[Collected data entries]
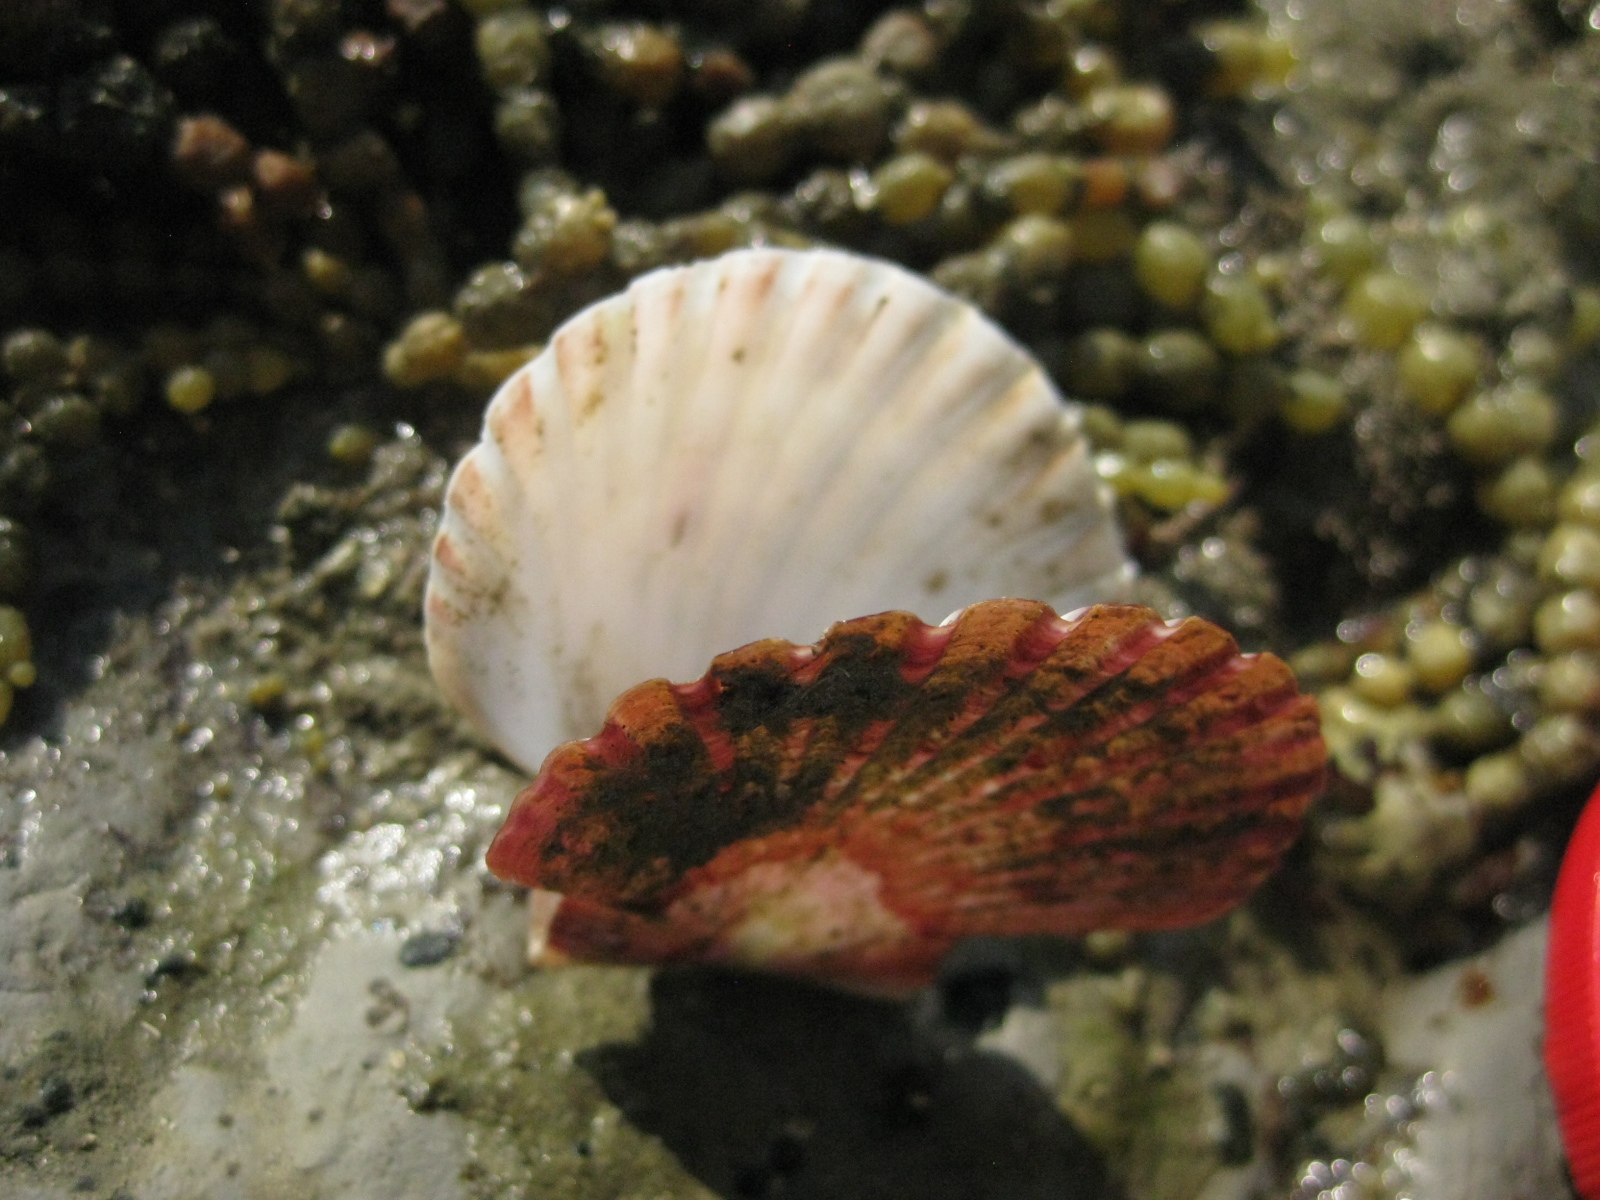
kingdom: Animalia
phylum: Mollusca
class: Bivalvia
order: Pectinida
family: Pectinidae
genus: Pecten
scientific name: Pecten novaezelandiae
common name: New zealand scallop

What is being asked:
Can you write out the classification lines from every entry above word for word, leaving out the pictures?

Output of the exercise:
kingdom: Animalia
phylum: Mollusca
class: Bivalvia
order: Pectinida
family: Pectinidae
genus: Pecten
scientific name: Pecten novaezelandiae
common name: New zealand scallop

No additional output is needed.